▸ Records provided
◆ ◆ ◆
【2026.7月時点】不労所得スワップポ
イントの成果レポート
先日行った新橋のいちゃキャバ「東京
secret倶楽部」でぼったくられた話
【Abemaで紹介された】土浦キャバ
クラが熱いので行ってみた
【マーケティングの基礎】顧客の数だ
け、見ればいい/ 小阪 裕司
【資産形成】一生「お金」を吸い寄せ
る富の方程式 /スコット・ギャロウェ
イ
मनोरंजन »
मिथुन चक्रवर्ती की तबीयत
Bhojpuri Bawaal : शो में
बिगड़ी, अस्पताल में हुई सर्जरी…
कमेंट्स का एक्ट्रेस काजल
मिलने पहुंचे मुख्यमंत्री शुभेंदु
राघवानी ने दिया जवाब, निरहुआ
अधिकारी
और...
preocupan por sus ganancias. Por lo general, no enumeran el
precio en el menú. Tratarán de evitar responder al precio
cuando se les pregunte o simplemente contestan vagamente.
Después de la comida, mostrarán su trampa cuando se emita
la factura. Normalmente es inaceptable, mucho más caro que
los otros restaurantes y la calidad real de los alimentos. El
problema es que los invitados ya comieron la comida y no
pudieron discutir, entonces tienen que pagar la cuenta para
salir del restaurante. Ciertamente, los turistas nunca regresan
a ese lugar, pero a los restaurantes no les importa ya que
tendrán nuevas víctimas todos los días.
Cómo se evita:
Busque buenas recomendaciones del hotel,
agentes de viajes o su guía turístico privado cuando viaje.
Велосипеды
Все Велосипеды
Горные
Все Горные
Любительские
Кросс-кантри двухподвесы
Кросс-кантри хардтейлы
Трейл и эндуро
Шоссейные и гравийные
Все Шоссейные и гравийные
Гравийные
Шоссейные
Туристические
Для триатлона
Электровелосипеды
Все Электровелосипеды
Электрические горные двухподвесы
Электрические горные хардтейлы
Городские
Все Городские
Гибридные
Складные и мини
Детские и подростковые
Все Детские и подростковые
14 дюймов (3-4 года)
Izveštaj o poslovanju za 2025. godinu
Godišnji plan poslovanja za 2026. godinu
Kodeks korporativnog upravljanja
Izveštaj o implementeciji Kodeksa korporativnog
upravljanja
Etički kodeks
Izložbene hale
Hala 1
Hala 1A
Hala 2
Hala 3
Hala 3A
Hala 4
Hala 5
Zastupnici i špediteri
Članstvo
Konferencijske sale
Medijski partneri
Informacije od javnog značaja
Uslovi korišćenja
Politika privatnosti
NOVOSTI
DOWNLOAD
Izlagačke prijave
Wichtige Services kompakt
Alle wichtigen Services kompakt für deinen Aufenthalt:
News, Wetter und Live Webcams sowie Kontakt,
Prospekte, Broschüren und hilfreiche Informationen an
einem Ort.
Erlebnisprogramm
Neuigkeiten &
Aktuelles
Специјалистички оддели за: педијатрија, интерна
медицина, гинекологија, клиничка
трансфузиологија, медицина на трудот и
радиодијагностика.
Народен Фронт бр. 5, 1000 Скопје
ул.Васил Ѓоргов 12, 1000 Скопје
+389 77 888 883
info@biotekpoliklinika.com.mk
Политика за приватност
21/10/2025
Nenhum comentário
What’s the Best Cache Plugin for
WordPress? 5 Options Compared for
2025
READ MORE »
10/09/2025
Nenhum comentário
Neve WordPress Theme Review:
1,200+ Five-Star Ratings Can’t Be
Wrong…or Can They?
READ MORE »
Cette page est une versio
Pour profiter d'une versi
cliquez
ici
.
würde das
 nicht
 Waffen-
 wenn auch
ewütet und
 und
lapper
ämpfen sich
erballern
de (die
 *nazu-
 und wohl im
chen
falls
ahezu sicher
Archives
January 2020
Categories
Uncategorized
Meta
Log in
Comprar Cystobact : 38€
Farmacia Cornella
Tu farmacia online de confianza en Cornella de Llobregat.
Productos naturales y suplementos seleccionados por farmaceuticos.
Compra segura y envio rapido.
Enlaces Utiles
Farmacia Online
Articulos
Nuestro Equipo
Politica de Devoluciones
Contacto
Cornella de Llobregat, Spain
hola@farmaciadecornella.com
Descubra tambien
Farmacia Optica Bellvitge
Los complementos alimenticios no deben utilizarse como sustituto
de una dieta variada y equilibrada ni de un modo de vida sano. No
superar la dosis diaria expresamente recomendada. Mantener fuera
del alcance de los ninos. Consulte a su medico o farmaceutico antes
◆ ◆ ◆
▸ Exercise directions
Print every line from the entries above unchanged, in the same order and with the same line breaks.

▸ Task answer
【2026.7月時点】不労所得スワップポ
イントの成果レポート
先日行った新橋のいちゃキャバ「東京
secret倶楽部」でぼったくられた話
【Abemaで紹介された】土浦キャバ
クラが熱いので行ってみた
【マーケティングの基礎】顧客の数だ
け、見ればいい/ 小阪 裕司
【資産形成】一生「お金」を吸い寄せ
る富の方程式 /スコット・ギャロウェ
イ
मनोरंजन »
मिथुन चक्रवर्ती की तबीयत
Bhojpuri Bawaal : शो में
बिगड़ी, अस्पताल में हुई सर्जरी…
कमेंट्स का एक्ट्रेस काजल
मिलने पहुंचे मुख्यमंत्री शुभेंदु
राघवानी ने दिया जवाब, निरहुआ
अधिकारी
और...
preocupan por sus ganancias. Por lo general, no enumeran el
precio en el menú. Tratarán de evitar responder al precio
cuando se les pregunte o simplemente contestan vagamente.
Después de la comida, mostrarán su trampa cuando se emita
la factura. Normalmente es inaceptable, mucho más caro que
los otros restaurantes y la calidad real de los alimentos. El
problema es que los invitados ya comieron la comida y no
pudieron discutir, entonces tienen que pagar la cuenta para
salir del restaurante. Ciertamente, los turistas nunca regresan
a ese lugar, pero a los restaurantes no les importa ya que
tendrán nuevas víctimas todos los días.
Cómo se evita:
Busque buenas recomendaciones del hotel,
agentes de viajes o su guía turístico privado cuando viaje.
Велосипеды
Все Велосипеды
Горные
Все Горные
Любительские
Кросс-кантри двухподвесы
Кросс-кантри хардтейлы
Трейл и эндуро
Шоссейные и гравийные
Все Шоссейные и гравийные
Гравийные
Шоссейные
Туристические
Для триатлона
Электровелосипеды
Все Электровелосипеды
Электрические горные двухподвесы
Электрические горные хардтейлы
Городские
Все Городские
Гибридные
Складные и мини
Детские и подростковые
Все Детские и подростковые
14 дюймов (3-4 года)
Izveštaj o poslovanju za 2025. godinu
Godišnji plan poslovanja za 2026. godinu
Kodeks korporativnog upravljanja
Izveštaj o implementeciji Kodeksa korporativnog
upravljanja
Etički kodeks
Izložbene hale
Hala 1
Hala 1A
Hala 2
Hala 3
Hala 3A
Hala 4
Hala 5
Zastupnici i špediteri
Članstvo
Konferencijske sale
Medijski partneri
Informacije od javnog značaja
Uslovi korišćenja
Politika privatnosti
NOVOSTI
DOWNLOAD
Izlagačke prijave
Wichtige Services kompakt
Alle wichtigen Services kompakt für deinen Aufenthalt:
News, Wetter und Live Webcams sowie Kontakt,
Prospekte, Broschüren und hilfreiche Informationen an
einem Ort.
Erlebnisprogramm
Neuigkeiten &
Aktuelles
Специјалистички оддели за: педијатрија, интерна
медицина, гинекологија, клиничка
трансфузиологија, медицина на трудот и
радиодијагностика.
Народен Фронт бр. 5, 1000 Скопје
ул.Васил Ѓоргов 12, 1000 Скопје
+389 77 888 883
info@biotekpoliklinika.com.mk
Политика за приватност
21/10/2025
Nenhum comentário
What’s the Best Cache Plugin for
WordPress? 5 Options Compared for
2025
READ MORE »
10/09/2025
Nenhum comentário
Neve WordPress Theme Review:
1,200+ Five-Star Ratings Can’t Be
Wrong…or Can They?
READ MORE »
Cette page est une versio
Pour profiter d'une versi
cliquez
ici
.
würde das
 nicht
 Waffen-
 wenn auch
ewütet und
 und
lapper
ämpfen sich
erballern
de (die
 *nazu-
 und wohl im
chen
falls
ahezu sicher
Archives
January 2020
Categories
Uncategorized
Meta
Log in
Comprar Cystobact : 38€
Farmacia Cornella
Tu farmacia online de confianza en Cornella de Llobregat.
Productos naturales y suplementos seleccionados por farmaceuticos.
Compra segura y envio rapido.
Enlaces Utiles
Farmacia Online
Articulos
Nuestro Equipo
Politica de Devoluciones
Contacto
Cornella de Llobregat, Spain
hola@farmaciadecornella.com
Descubra tambien
Farmacia Optica Bellvitge
Los complementos alimenticios no deben utilizarse como sustituto
de una dieta variada y equilibrada ni de un modo de vida sano. No
superar la dosis diaria expresamente recomendada. Mantener fuera
del alcance de los ninos. Consulte a su medico o farmaceutico antes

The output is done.